Ванилия говорила, что была бы счастлива встретить свою пару. Как и любой из племени. Но не Гнат…
— И что? — продолжал он. — Есть что сказать?
Соломка вздрогнула и сдалась — развернулась и убежала, бросила его последи коридора, влетела в свою комнату, хлопнув дверью, а потом в ванную, включила воду, чтобы заглушить любой шум извне и, усевшись на пол, закрыла голову руками.
Сама виновата. Сама виновата!
Придётся учиться жить и с этой новостью. А как?
Нужно просто жить — и однажды всё наладится. Если в это верить, всё наладится. Иначе и жить не захочется. Последнее принесло столько удивления, что Соломка даже перестала всхлипывать.
Если она не вычеркнет Гната из памяти, то не захочет жить дальше. Вот так вот.
И это несправедливо. Мама радовалась жизни, даже когда радоваться было особо нечему. Голодная и в очередной раз выброшенная с работы она радовалась, что по небу ходят красивые тучи, что рядом чудесная дочь и вечером, под звук дождевых капель, можно лежать, укрывшись одеялом и читать вслух какую-нибудь книгу, где всегда побеждает справедливость.

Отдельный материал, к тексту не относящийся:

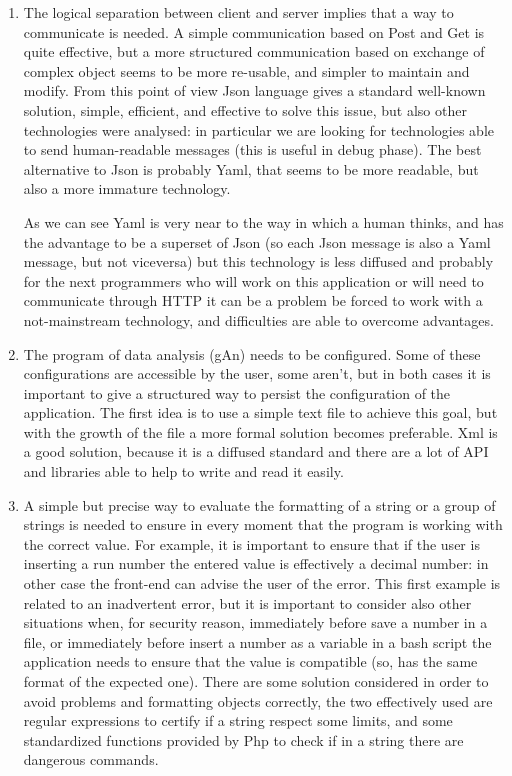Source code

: \begin{enumerate}
\item
The logical separation between client and server implies that a way to communicate is needed. A simple communication based on Post and Get is quite effective, but a more structured communication based on exchange of complex object seems to be more re-usable, and simpler to maintain and modify. From this point of view Json language gives a standard well-known solution, simple, efficient, and effective to solve this issue, but also other technologies were analysed: in particular we are looking for technologies able to send human-readable messages (this is useful in debug phase). The best alternative to Json is probably Yaml, that seems to be more readable, but also a more immature technology. 

As we can see Yaml is very near to the way in which a human thinks, and has the advantage to be a superset of Json (so each Json message is also a Yaml message, but not viceversa) but this technology is less diffused and probably for the next programmers who will work on this application or will need to communicate through HTTP it can be a problem be forced to work with a not-mainstream technology, and difficulties are able to overcome advantages. 

\item
The program of data analysis (gAn) needs to be configured. Some of these configurations are accessible by the user, some aren't, but in both cases it is important to give a structured way to persist the configuration of the application. The first idea is to use a simple text file to achieve this goal, but with the growth of the file a more formal solution becomes preferable. Xml is a good solution, because it is a diffused standard and there are a lot of API and libraries able to help to write and read it easily.

\item
A simple but precise way to evaluate the formatting of a string or a group of strings is needed to ensure in every moment that the program is working with the correct value. For example, it is important to ensure that if the user is inserting a run number the entered value is effectively a decimal number: in other case the front-end can advise the user of the error. This first example is related to an inadvertent error, but it is important to consider also other situations when, for security reason, immediately before save a number in a file, or immediately before insert a number as a variable in a bash script the application needs to ensure that the value is compatible (so, has the same format of the expected one). There are some solution considered in order to avoid problems and formatting objects correctly, the two effectively used are regular expressions to certify if a string respect some limits, and some standardized functions provided by Php to check if in a string there are dangerous commands.
 

\end{enumerate}
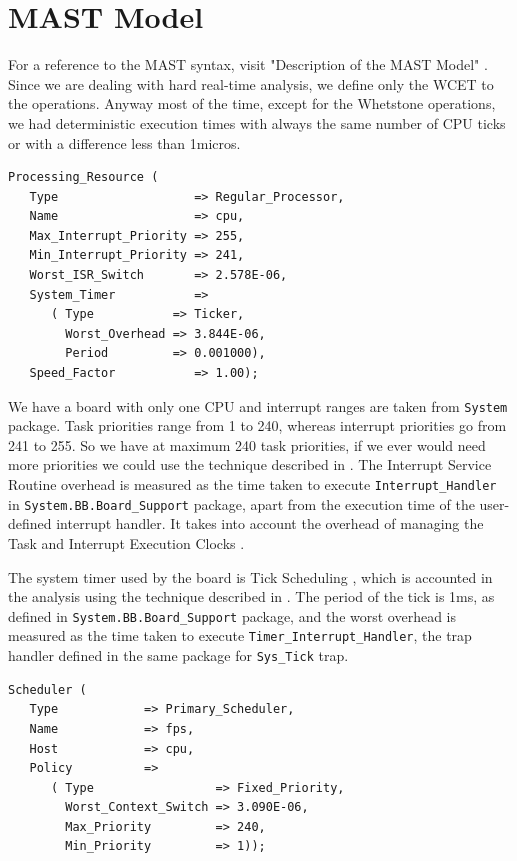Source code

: \documentclass{article}
\begin{document}
\section{MAST Model}

For a reference to the MAST syntax, visit "Description of the MAST Model" \cite{mast-description}. Since we are dealing with hard real-time analysis, we define only the WCET to the operations. Anyway most of the time, except for the Whetstone operations, we had deterministic execution times with always the same number of CPU ticks or with a difference less than 1micros.

\begin{lstlisting}
Processing_Resource (
   Type                   => Regular_Processor,
   Name                   => cpu,
   Max_Interrupt_Priority => 255,
   Min_Interrupt_Priority => 241,
   Worst_ISR_Switch       => 2.578E-06,
   System_Timer           =>
      ( Type           => Ticker,
        Worst_Overhead => 3.844E-06,
        Period         => 0.001000),
   Speed_Factor           => 1.00);
\end{lstlisting}

We have a board with only one CPU and interrupt ranges are taken from \texttt{System} package. Task priorities range from 1 to 240, whereas interrupt priorities go from 241 to 255. So we have at maximum 240 task priorities, if we ever would need more priorities we could use the technique described in \cite{limited-priorities}. The Interrupt Service Routine overhead is measured as the time taken to execute \texttt{Interrupt\_Handler} in \texttt{System.BB.Board\_Support} package, apart from the execution time of the user-defined interrupt handler. It takes into account the overhead of managing the Task and Interrupt Execution Clocks \cite{etc}.

The system timer used by the board is Tick Scheduling \cite{tick-scheduling}, which is accounted in the analysis using the technique described in \cite{effects-runtime}. The period of the tick is 1ms, as defined in \texttt{System.BB.Board\_Support} package, and the worst overhead is measured as the time taken to execute \texttt{Timer\_Interrupt\_Handler}, the trap handler defined in the same package for \texttt{Sys\_Tick} trap.

\begin{lstlisting}
Scheduler (
   Type            => Primary_Scheduler,
   Name            => fps,
   Host            => cpu,
   Policy          =>
      ( Type                 => Fixed_Priority,
        Worst_Context_Switch => 3.090E-06,
        Max_Priority         => 240,
        Min_Priority         => 1));
\end{lstlisting}
\end{document}
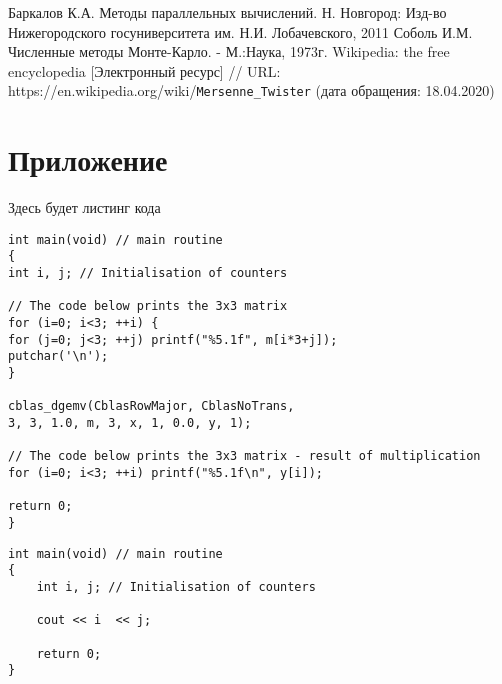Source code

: \documentclass{report}
\begin{document}
\newpage

\begin{thebibliography}{1}
 Баркалов К.А. Методы параллельных вычислений. Н. Новгород: Изд-во Нижегородского госуниверситета им. Н.И. Лобачевского, 2011
 Соболь И.М. Численные методы Монте-Карло. - М.:Наука, 1973г.
 Wikipedia: the free encyclopedia [Электронный ресурс] // URL: https://en.wikipedia.org/wiki/\verb|Mersenne_Twister| (дата обращения: 18.04.2020)
\end{thebibliography}
\newpage

\section*{Приложение}
Здесь будет листинг кода

\begin{lstlisting}[label=testl,caption=Test]
int main(void) // main routine
{
int i, j; // Initialisation of counters

// The code below prints the 3x3 matrix
for (i=0; i<3; ++i) {
for (j=0; j<3; ++j) printf("%5.1f", m[i*3+j]);
putchar('\n');
}

cblas_dgemv(CblasRowMajor, CblasNoTrans,
3, 3, 1.0, m, 3, x, 1, 0.0, y, 1);

// The code below prints the 3x3 matrix - result of multiplication
for (i=0; i<3; ++i) printf("%5.1f\n", y[i]);

return 0;
}
\end{lstlisting}

\begin{lstlisting}[label=test2,caption=Test2]
int main(void) // main routine
{
	int i, j; // Initialisation of counters

	cout << i  << j;

	return 0;
}
\end{lstlisting}
\end{document}
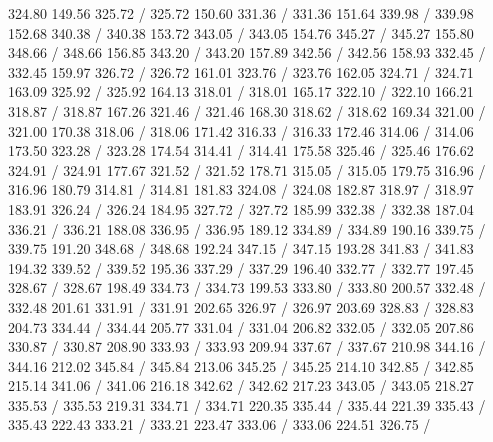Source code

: { 324.80 149.56 325.72 /
 325.72 150.60 331.36 /
 331.36 151.64 339.98 /
 339.98 152.68 340.38 /
 340.38 153.72 343.05 /
 343.05 154.76 345.27 /
 345.27 155.80 348.66 /
 348.66 156.85 343.20 /
 343.20 157.89 342.56 /
 342.56 158.93 332.45 /
 332.45 159.97 326.72 /
 326.72 161.01 323.76 /
 323.76 162.05 324.71 /
 324.71 163.09 325.92 /
 325.92 164.13 318.01 /
 318.01 165.17 322.10 /
 322.10 166.21 318.87 /
 318.87 167.26 321.46 /
 321.46 168.30 318.62 /
 318.62 169.34 321.00 /
 321.00 170.38 318.06 /
 318.06 171.42 316.33 /
 316.33 172.46 314.06 /
 314.06 173.50 323.28 /
 323.28 174.54 314.41 /
 314.41 175.58 325.46 /
 325.46 176.62 324.91 /
 324.91 177.67 321.52 /
 321.52 178.71 315.05 /
 315.05 179.75 316.96 /
 316.96 180.79 314.81 /
 314.81 181.83 324.08 /
 324.08 182.87 318.97 /
 318.97 183.91 326.24 /
 326.24 184.95 327.72 /
 327.72 185.99 332.38 /
 332.38 187.04 336.21 /
 336.21 188.08 336.95 /
 336.95 189.12 334.89 /
 334.89 190.16 339.75 /
 339.75 191.20 348.68 /
 348.68 192.24 347.15 /
 347.15 193.28 341.83 /
 341.83 194.32 339.52 /
 339.52 195.36 337.29 /
 337.29 196.40 332.77 /
 332.77 197.45 328.67 /
 328.67 198.49 334.73 /
 334.73 199.53 333.80 /
 333.80 200.57 332.48 /
 332.48 201.61 331.91 /
 331.91 202.65 326.97 /
 326.97 203.69 328.83 /
 328.83 204.73 334.44 /
 334.44 205.77 331.04 /
 331.04 206.82 332.05 /
 332.05 207.86 330.87 /
 330.87 208.90 333.93 /
 333.93 209.94 337.67 /
 337.67 210.98 344.16 /
 344.16 212.02 345.84 /
 345.84 213.06 345.25 /
 345.25 214.10 342.85 /
 342.85 215.14 341.06 /
 341.06 216.18 342.62 /
 342.62 217.23 343.05 /
 343.05 218.27 335.53 /
 335.53 219.31 334.71 /
 334.71 220.35 335.44 /
 335.44 221.39 335.43 /
 335.43 222.43 333.21 /
 333.21 223.47 333.06 /
 333.06 224.51 326.75 /
}
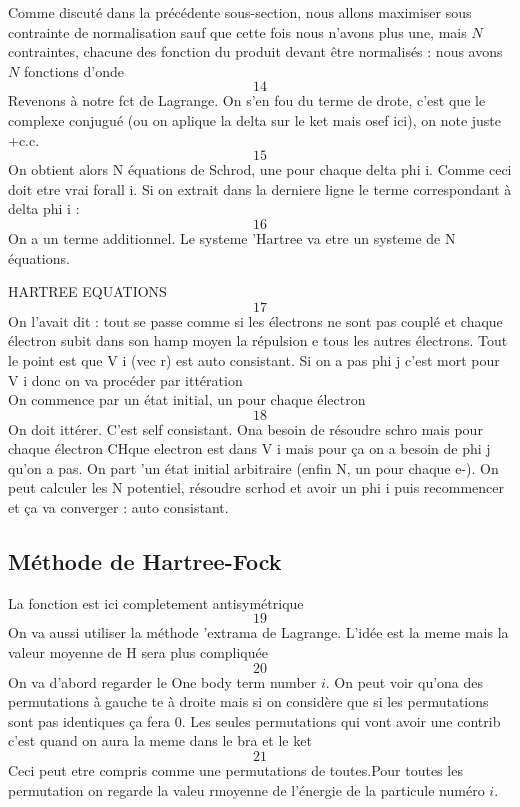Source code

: Comme discuté dans la précédente sous-section, nous allons maximiser sous contrainte de 
normalisation sauf que cette fois nous n'avons plus une, mais $N$ contraintes, chacune 
des fonction du produit devant être normalisés :  nous avons $N$ fonctions d'onde
\begin{equation}
14
\end{equation}
Revenons à notre fct de Lagrange. On s'en fou du terme de drote, c'est que le complexe conjugué (ou on 
aplique la delta sur le ket mais osef ici), on note juste +c.c.
\begin{equation}
15
\end{equation}
On obtient alors N équations de Schrod, une pour chaque delta phi i. Comme ceci doit etre vrai forall i. 
Si on extrait dans la derniere ligne le terme correspondant à delta phi i :
\begin{equation}
16
\end{equation}
On a un terme additionnel. Le systeme 'Hartree va etre un systeme de N équations.

HARTREE EQUATIONS
\begin{equation}
17
\end{equation}
On l'avait dit : tout se passe comme si les électrons ne sont pas couplé et chaque électron subit 
dans son hamp moyen la répulsion e tous les autres électrons. Tout le point est que V i (vec r) 
est auto consistant. Si on a pas phi j c'est mort pour V i donc on va procéder par ittération\\

On commence par un état initial, un pour chaque électron
\begin{equation}
18
\end{equation}
On doit ittérer. C'est self consistant. Ona besoin de résoudre schro mais pour chaque électron CHque 
electron est dans V i mais pour ça on a besoin de phi j qu'on a pas. On part 'un état initial arbitraire (enfin N, un pour chaque e-). On peut calculer les N potentiel, résoudre scrhod et avoir un phi i puis recommencer et ça va converger : auto consistant.


\subsection{Méthode de Hartree-Fock}
La fonction est ici completement antisymétrique
\begin{equation}
19
\end{equation}
On va aussi utiliser la méthode 'extrama de Lagrange. L'idée est la meme mais la valeur moyenne de H sera plus compliquée
\begin{equation}
20
\end{equation}
On va d'abord regarder le One body term number $i$. On peut voir qu'ona des permutations à gauche te à droite mais si on 
considère que si les permutations sont pas identiques ça fera 0. Les seules permutations qui vont avoir une contrib c'est
quand on aura la meme dans le bra et le ket
\begin{equation}
21
\end{equation}
Ceci peut etre compris comme une permutations de toutes.Pour toutes les permutation on regarde la valeu rmoyenne de l'énergie 
de la particule numéro $i$. \\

— Отстань от меня! Отцепись, уйти, убирайся! — шептала Соломка, разгоняя образ Гната, который только что сделал с ними обоими нечто страшное. Что-то ненормальное, неестественное.
Но это его выбор.
А она должна сделать свой.
— Убирайся! — стало её выбором.
* * *
Каспи скептически смотрел сверху вниз и молчал.
— Ну правда, я так не замёрзну!
— Ночью холодно.
— А мне не пять лет, чтобы не знать, замёрзну или нет! Ты надоедаешь!
— Ладно, ты права. Извини.
— А сам, кстати, в расстегнутой куртке. Но я молчу.
Он рассеяно кивнул.
— Ну пойдем? Скоро же начнётся?
Время перевалило за полночь и Троя с трудом сдерживала зевок, несмотря на грядущее запретное развлечение. Что покажет суть Племени лучше, чем выставленные напоказ недостатки? Хотя арена не была категорически запрещена, но и не поощрялась. Тартуга верил, что от инстинктов нужно уходить, однако некоторые из Племени считали, что наоборот, нужно следовать туда, куда ведут инстинкты, раз уж получилось, что благодаря вмешательству захватчиков они не совсем люди. И пытаться стать людьми нечего. Ещё вопрос, кто из них более совершенен.